On s’interroge aussi sur les contradictions sociales, quand on voit que si les ressources pour la santé font défaut, des fortunes sont consacrées à l’armement ou au paiement d’intérêts à des banques usuraires ; quand on voit que quelques-uns accumulent les richesses dans le monde, alors que des millions sont marginalisés et n’ont pas accès à un système de santé.

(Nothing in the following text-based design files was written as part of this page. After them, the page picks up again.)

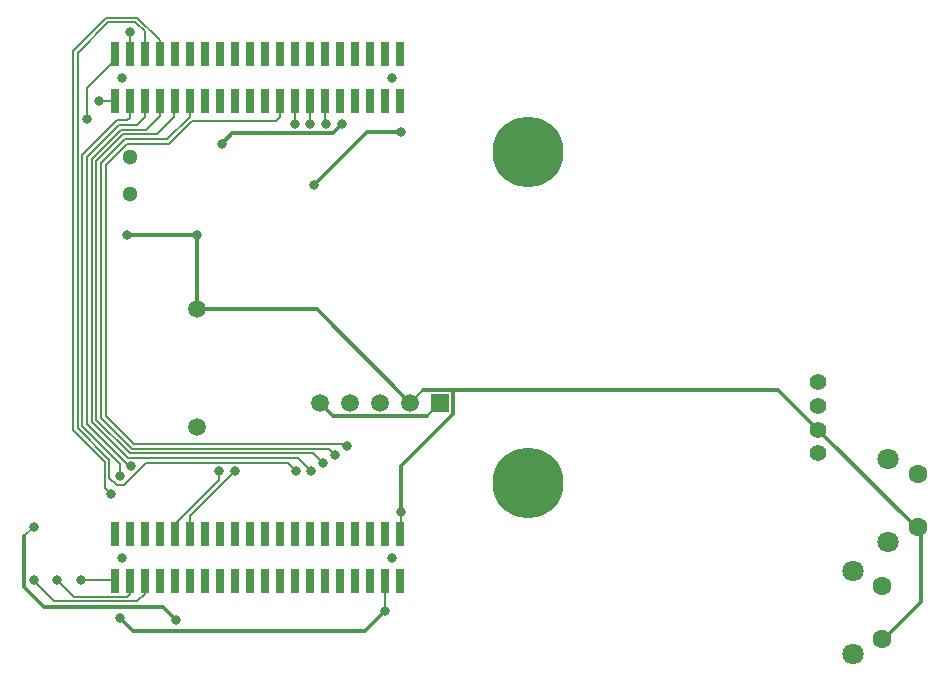
<source format=gbr>
%FSLAX43Y43*%
%MOMM*%
G71*
G01*
G75*
G04 Layer_Physical_Order=2*
G04 Layer_Color=16711680*
%ADD10C,0.600*%
%ADD11R,0.550X1.450*%
%ADD12R,1.000X1.000*%
%ADD13R,0.900X0.950*%
%ADD14R,0.900X0.950*%
%ADD15R,0.762X1.372*%
%ADD16R,1.372X0.762*%
%ADD17R,1.372X0.864*%
%ADD18R,0.864X1.372*%
%ADD19O,2.500X0.700*%
%ADD20R,2.032X2.032*%
%ADD21C,0.300*%
%ADD22C,0.200*%
%ADD23C,1.500*%
%ADD24C,1.400*%
%ADD25C,1.600*%
%ADD26C,1.800*%
%ADD27C,1.300*%
%ADD28R,1.500X1.500*%
%ADD29C,6.000*%
%ADD30C,0.800*%
%ADD31R,0.800X2.000*%
D21*
X-32068Y-24500D02*
X-30984Y-25584D01*
X-42100Y-24500D02*
X-32068D01*
X-43800Y-22800D02*
X-42100Y-24500D01*
X-43800Y-22800D02*
Y-18500D01*
X32100Y-24100D02*
Y-18400D01*
X28900Y-27300D02*
X32100Y-24100D01*
X23400Y-9500D02*
X31750Y-17850D01*
X-29200Y700D02*
Y7000D01*
X-35100D02*
X-29200D01*
X-35700Y-25400D02*
X-34600Y-26500D01*
X-18760Y-7200D02*
X-17660Y-8300D01*
X-9700D01*
X-34600Y-26500D02*
X-15000D01*
X-13305Y-24805D01*
X-11900Y-16500D02*
Y-12600D01*
X-7500Y-8200D01*
X-27100Y14700D02*
X-26200Y15600D01*
X-17700D01*
X-16900Y16400D01*
X-19295Y11200D02*
X-14795Y15700D01*
X-11900D01*
X20000Y-6100D02*
X23400Y-9500D01*
X-29200Y700D02*
X-19040D01*
X-11140Y-7200D01*
X-7500Y-8200D02*
Y-6100D01*
X-10040D02*
X-7500D01*
X20000D01*
D22*
X-34270Y-24020D02*
X-33625Y-23375D01*
X-41280Y-24020D02*
X-34270D01*
X-43100Y-22200D02*
X-41280Y-24020D01*
X-35120Y-23620D02*
X-34895Y-23395D01*
X-39580Y-23620D02*
X-35120D01*
X-41000Y-22200D02*
X-39580Y-23620D01*
X-34895Y-23395D02*
Y-22320D01*
X-43800Y-18500D02*
X-43000Y-17700D01*
X-38980Y-22220D02*
X-36265D01*
X-19655Y16355D02*
Y18320D01*
X-18385Y16385D02*
Y18320D01*
X-35230Y7130D02*
X-35100Y7000D01*
X-35100Y7000D02*
X-35100Y7000D01*
X-33625Y-23375D02*
Y-22320D01*
X31450Y-17750D02*
X32100Y-18400D01*
X-34895Y16905D02*
Y18320D01*
X-35100Y16700D02*
X-34895Y16905D01*
X-33625Y16975D02*
Y18320D01*
X-34300Y16300D02*
X-33625Y16975D01*
X-32355Y17045D02*
Y18320D01*
X-33500Y15900D02*
X-32355Y17045D01*
X-31100Y18305D02*
X-31085Y18320D01*
X-31100Y17000D02*
Y18305D01*
X-32600Y15500D02*
X-31100Y17000D01*
X-29815Y17015D02*
Y18320D01*
X-31730Y15100D02*
X-29815Y17015D01*
X-35300Y15100D02*
X-31730D01*
X-34895Y22320D02*
Y24195D01*
X-33625Y22320D02*
Y24225D01*
X-34400Y25000D02*
X-33625Y24225D01*
X-32355Y22320D02*
Y23521D01*
X-34234Y25400D02*
X-32355Y23521D01*
X-37300Y13100D02*
X-35300Y15100D01*
X-37300Y-8500D02*
Y13100D01*
X-35466Y15500D02*
X-32600D01*
X-37700Y13266D02*
X-35466Y15500D01*
X-37700Y-8669D02*
Y13266D01*
X-35631Y15900D02*
X-33500D01*
X-38100Y13431D02*
X-35631Y15900D01*
X-38100Y-8834D02*
Y13431D01*
X-35797Y16300D02*
X-34300D01*
X-38500Y13597D02*
X-35797Y16300D01*
X-38500Y-9000D02*
Y13597D01*
X-35963Y16700D02*
X-35100D01*
X-38900Y13763D02*
X-35963Y16700D01*
X-38900Y-9166D02*
Y13763D01*
Y-9166D02*
X-35700Y-12366D01*
X-39300Y-9331D02*
X-36600Y-12031D01*
X-35700Y-13400D02*
Y-12366D01*
X-38500Y-9000D02*
X-34850Y-12650D01*
X-38100Y-8834D02*
X-35034Y-11900D01*
X-20600D01*
X-19500Y-13000D01*
X-37700Y-8669D02*
X-34869Y-11500D01*
X-19400D01*
X-37300Y-8500D02*
X-34703Y-11097D01*
X-18003D01*
X-17500Y-11600D01*
X-22195Y17005D02*
Y18320D01*
X-22518Y16682D02*
X-22195Y17005D01*
X-29582Y16682D02*
X-22518D01*
X-31564Y14700D02*
X-29582Y16682D01*
X-35134Y14700D02*
X-31564D01*
X-36900Y12934D02*
X-35134Y14700D01*
X-36900Y-8334D02*
Y12934D01*
Y-8334D02*
X-34537Y-10697D01*
X-16603D01*
X-16500Y-10800D01*
X-19400Y-11500D02*
X-18550Y-12350D01*
X-21500Y-12300D02*
X-20800Y-13000D01*
X-36000Y-14200D02*
X-35400D01*
X-33500Y-12300D01*
X-21500D01*
X-29815Y-18320D02*
Y-16815D01*
X-26000Y-13000D01*
X-27300Y-13734D02*
Y-13000D01*
X-31085Y-17519D02*
X-27300Y-13734D01*
X-31085Y-18320D02*
Y-17519D01*
X-9700Y-8300D02*
X-8600Y-7200D01*
X-11900Y-18185D02*
Y-16500D01*
X-13305Y-24805D02*
Y-22320D01*
X-11140Y-7200D02*
X-10040Y-6100D01*
X-39300Y-9331D02*
Y22400D01*
X-36700Y25000D01*
X-34400D01*
X-39700Y22566D02*
X-36866Y25400D01*
X-39700Y-9497D02*
Y22566D01*
X-36866Y25400D02*
X-34234D01*
X-36600Y-13600D02*
Y-12031D01*
Y-13600D02*
X-36000Y-14200D01*
X-37000Y-14400D02*
Y-12197D01*
X-39700Y-9497D02*
X-37000Y-12197D01*
Y-14400D02*
X-36500Y-14900D01*
X-20925Y16425D02*
Y18320D01*
X-37480D02*
X-36165D01*
X-43000Y-17700D02*
X-43000Y-17700D01*
X-36165Y21765D02*
Y22320D01*
X-38500Y19430D02*
X-36165Y21765D01*
X-38500Y16800D02*
Y19430D01*
D23*
X-29200Y-9300D02*
D03*
Y700D02*
D03*
X-18760Y-7200D02*
D03*
X-16220D02*
D03*
X-13680D02*
D03*
X-11140D02*
D03*
D24*
X23400Y-11500D02*
D03*
Y-5500D02*
D03*
Y-7500D02*
D03*
Y-9500D02*
D03*
D25*
X28850Y-22750D02*
D03*
Y-27250D02*
D03*
X31850Y-13250D02*
D03*
Y-17750D02*
D03*
D26*
X26350Y-21500D02*
D03*
Y-28500D02*
D03*
X29350Y-12000D02*
D03*
Y-19000D02*
D03*
D27*
X-34900Y10450D02*
D03*
Y13550D02*
D03*
D28*
X-8600Y-7200D02*
D03*
D29*
X-1200Y-14000D02*
D03*
Y14000D02*
D03*
D30*
X-29200Y7000D02*
D03*
X-35100Y7000D02*
D03*
X-30984Y-25584D02*
D03*
X-35700Y-25400D02*
D03*
X-38980Y-22220D02*
D03*
X-41000Y-22200D02*
D03*
X-43000D02*
D03*
X-12670Y20320D02*
D03*
X-35530D02*
D03*
X-12670Y-20320D02*
D03*
X-35530D02*
D03*
X-34895Y24195D02*
D03*
X-34800Y-12600D02*
D03*
X-35700Y-13400D02*
D03*
X-36500Y-14900D02*
D03*
X-19500Y-13000D02*
D03*
X-18500Y-12300D02*
D03*
X-17500Y-11600D02*
D03*
X-16500Y-10900D02*
D03*
X-27300Y-13000D02*
D03*
X-26000D02*
D03*
X-20800D02*
D03*
X-11900Y-16500D02*
D03*
X-13305Y-24805D02*
D03*
X-18300Y16400D02*
D03*
X-19600D02*
D03*
X-20900D02*
D03*
X-37480Y18320D02*
D03*
X-27100Y14700D02*
D03*
X-16900Y16400D02*
D03*
X-19295Y11200D02*
D03*
X-11900Y15700D02*
D03*
X-43000Y-17700D02*
D03*
X-38500Y16800D02*
D03*
D31*
X-36165Y22320D02*
D03*
X-33625D02*
D03*
X-34895D02*
D03*
X-32355D02*
D03*
X-31085D02*
D03*
X-28545D02*
D03*
X-29815D02*
D03*
X-27275D02*
D03*
X-26005D02*
D03*
X-13305D02*
D03*
X-14575D02*
D03*
X-12035D02*
D03*
X-18385D02*
D03*
X-19655D02*
D03*
X-17115D02*
D03*
X-15845D02*
D03*
X-20925D02*
D03*
X-22195D02*
D03*
X-24735D02*
D03*
X-23465D02*
D03*
X-22195Y18320D02*
D03*
X-23465D02*
D03*
X-20925D02*
D03*
X-19655D02*
D03*
X-15845D02*
D03*
X-17115D02*
D03*
X-36165D02*
D03*
X-18385D02*
D03*
X-12035D02*
D03*
X-14575D02*
D03*
X-13305D02*
D03*
X-24735D02*
D03*
X-26005D02*
D03*
X-28545D02*
D03*
X-27275D02*
D03*
X-29815D02*
D03*
X-31085D02*
D03*
X-33625D02*
D03*
X-32355D02*
D03*
X-34895D02*
D03*
X-36165Y-18320D02*
D03*
X-33625D02*
D03*
X-34895D02*
D03*
X-32355D02*
D03*
X-31085D02*
D03*
X-28545D02*
D03*
X-29815D02*
D03*
X-27275D02*
D03*
X-26005D02*
D03*
X-13305D02*
D03*
X-14575D02*
D03*
X-12035D02*
D03*
X-18385D02*
D03*
X-19655D02*
D03*
X-17115D02*
D03*
X-15845D02*
D03*
X-20925D02*
D03*
X-22195D02*
D03*
X-24735D02*
D03*
X-23465D02*
D03*
X-22195Y-22320D02*
D03*
X-23465D02*
D03*
X-20925D02*
D03*
X-19655D02*
D03*
X-15845D02*
D03*
X-17115D02*
D03*
X-36165D02*
D03*
X-18385D02*
D03*
X-12035D02*
D03*
X-14575D02*
D03*
X-13305D02*
D03*
X-24735D02*
D03*
X-26005D02*
D03*
X-28545D02*
D03*
X-27275D02*
D03*
X-29815D02*
D03*
X-31085D02*
D03*
X-33625D02*
D03*
X-32355D02*
D03*
X-34895D02*
D03*
M02*

</source>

Et toutes ces compréhensions ne sont pas individuelles, elles sont partagées avec des personnes du monde entier, car tout comme la mondialisation a facilité la contagion, elle facilitera également la prise de conscience mondiale, et peut-être que nous nous éveillerons en tant qu’espèce face à la nécessité de faire un saut qualitatif, transformant notre vie et notre société.

Tout est en cours de développement et nous ne connaissons pas encore les conséquences finales, mais une fois la pandémie maîtrisée, en plus de pouvoir se libérer du test du coronavirus, ce serait un bon défi d’essayer le test du Virus de la Couronne, en répondant aux questions suivantes :

Serons-nous capables d’arrêter notre course à l’argent, en libérant cette énergie pour humaniser notre relation aux autres, en traitant les autres comme nous voulons être traités ?

Sommes-nous prêts à freiner notre dépendance à la consommation en échange d’une vie saine pour les êtres humains et l’environnement ?

Pourrons-nous, en plus d’applaudir les travailleurs de la santé, élire des dirigeants qui augmenteront leur budget en termes de salaires et d’équipement ?

Sommes-nous conscients que la seule façon pour les marginalisés du monde d’avoir une vie digne et saine sera de démanteler le pouvoir économique et financier ?

Espérons que l’apprentissage de ces temps-ci nous serve pour l’avenir.

 

Traduit de l’espagnol par Ginette Baudelet.